In this summary judgment review, we do not decide what weight, if any, a fact-finder might give to such circumstantial proof in a trial on the merits.   We decide only the issue of whether the trial court erred in refusing to consider such evidence and in rendering a summary judgment without regard to such evidence.   We conclude that the trial court did so err and that such error requires a reversal of the summary judgment.   Having reached this decision, we need not address appellant's third point of error asserting that the trial court improperly considered the testator's will to be part of the summary judgment record.

The summary judgment is reversed, and the cause is remanded to the trial court.


1.   Black's Law Dictionary, 3rd Edition (1933) strictly defines “niece” and “nephew” as the “daughter (or son) of one's brother and sister.”   Black's revised 4th.   Edition (1968) expands this definition with an explanation that:  “In legal usage only children of brothers and sisters are called ‘nephews' and ‘nieces,’ children of husband's or wife's brothers and sisters being called only by courtesy.”   Black's 5th Edition (1979) and all subsequent editions have expanded this definition to mean that the terms “niece” and “nephew” include the sons and daughters of a brother-in-law or a sister-in-law, citing Webster's Third New International Dictionary of the English Language.   This enlarged definition has been adopted as current English usage in other respected dictionaries.   See, e.g., Webster's New Collegiate Dictionary;  The American Heritage Dictionary, Second College Edition;  and Random House Unabridged Dictionary Second Edition.

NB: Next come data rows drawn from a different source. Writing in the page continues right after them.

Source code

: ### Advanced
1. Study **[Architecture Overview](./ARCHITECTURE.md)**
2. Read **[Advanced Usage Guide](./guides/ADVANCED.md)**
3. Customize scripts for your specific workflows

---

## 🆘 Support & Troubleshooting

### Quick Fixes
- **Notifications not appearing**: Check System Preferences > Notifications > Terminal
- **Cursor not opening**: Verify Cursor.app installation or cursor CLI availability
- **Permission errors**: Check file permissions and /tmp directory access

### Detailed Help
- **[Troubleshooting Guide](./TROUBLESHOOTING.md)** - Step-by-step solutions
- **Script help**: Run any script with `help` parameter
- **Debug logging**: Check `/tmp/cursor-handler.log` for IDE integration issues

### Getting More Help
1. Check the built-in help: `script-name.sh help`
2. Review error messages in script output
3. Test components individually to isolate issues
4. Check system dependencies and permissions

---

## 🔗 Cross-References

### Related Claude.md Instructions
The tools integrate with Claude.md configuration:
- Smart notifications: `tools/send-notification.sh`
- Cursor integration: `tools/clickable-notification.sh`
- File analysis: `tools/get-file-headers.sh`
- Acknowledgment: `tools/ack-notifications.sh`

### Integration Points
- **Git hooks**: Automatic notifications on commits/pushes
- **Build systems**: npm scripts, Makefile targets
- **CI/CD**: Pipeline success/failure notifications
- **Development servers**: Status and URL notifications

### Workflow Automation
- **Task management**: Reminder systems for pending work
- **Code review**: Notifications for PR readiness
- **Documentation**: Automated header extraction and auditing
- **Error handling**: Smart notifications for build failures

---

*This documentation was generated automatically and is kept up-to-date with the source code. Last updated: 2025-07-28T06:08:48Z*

2.   If, at the time the Pogues executed their wills in 1980, they had consulted current versions of the dictionaries published by Webster, Black's Law, American Heritage, or Random House, they would have found the words “niece” and “nephew” defined as meaning, respectively, a “daughter” and a “son” of “one's brother, sister, brother-in-law or sister in law.”

3.   Both wills contain provisions that expressly negate any intent to create a joint and mutual will with contractual obligations.   The testator's will, for example, provides:  “My wife and I are executing Wills at approximately the same time in which each of us is the primary beneficiary of the will of the other.   These Wills are not being made because of any agreement between my said wife and myself.   Either will may at any time be revoked at the sole discretion of the maker thereof.”

FRANK G. EVANS, Chief Justice (Retired).